Вернёмся к князю Мышкину.

Он непривлекателен, неловок, так что может вызвать насмешки окружающих, и о нём можно сказать «нет в нём ни вида, ни величия, который привлекал бы нас к нему». Но его «непривлекательность», его «стёртость» теряют свой смысл, теряют свою знаковость из-за его богатства.

Он незлобив, кроток и смирен, но его богатство позволяет воспринимать эти его качества как странность и чудаковатость.
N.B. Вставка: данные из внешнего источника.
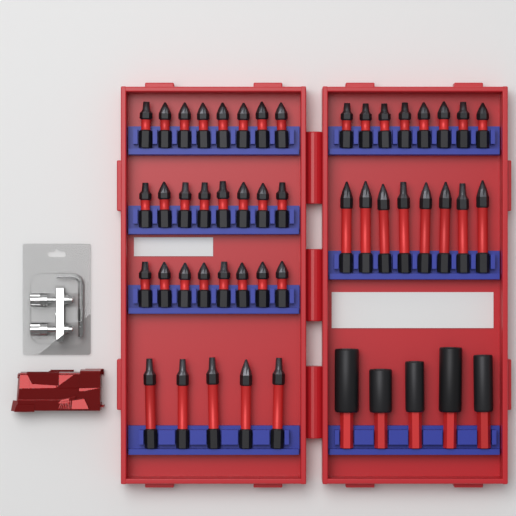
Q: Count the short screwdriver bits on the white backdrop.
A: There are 32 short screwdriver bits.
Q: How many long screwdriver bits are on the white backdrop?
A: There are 13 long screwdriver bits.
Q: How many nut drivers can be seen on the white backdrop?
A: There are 5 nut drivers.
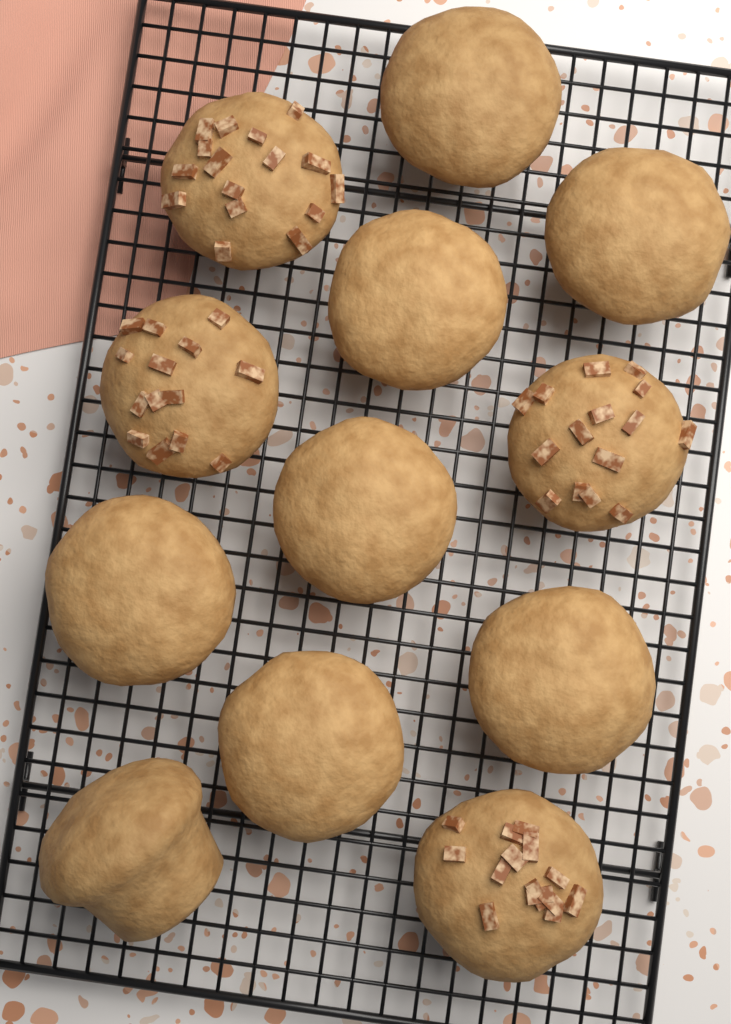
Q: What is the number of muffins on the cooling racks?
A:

О нём трудно сказать «презрен и умален перед людьми», что его «ни во что не ставили», что каждый норовил бросить в него камень, его богатство становится его защитным панцирем.

Он твёрд в своих убеждениях, он умён и проницателен, его поступки всегда праведны, но мир не ополчается на него за его праведность, мир не обнаруживает, что своим умом и проницательностью он становится укором для всех них, с богатого человека особый спрос.

Он способен понять и простить других, кем бы они не были, он способен сострадать несчастному человеку, который в порыве безысходности и отчаяния, убил женщину, которую оба они любили. Но есть ли у нас основания сказать, что он в состоянии взять на себя наши немощи и наши болезни, а если нет, то мы вправе признать, что его сострадание к несчастному человеку, убившему любимую женщину, остаётся в границах сентиментальности.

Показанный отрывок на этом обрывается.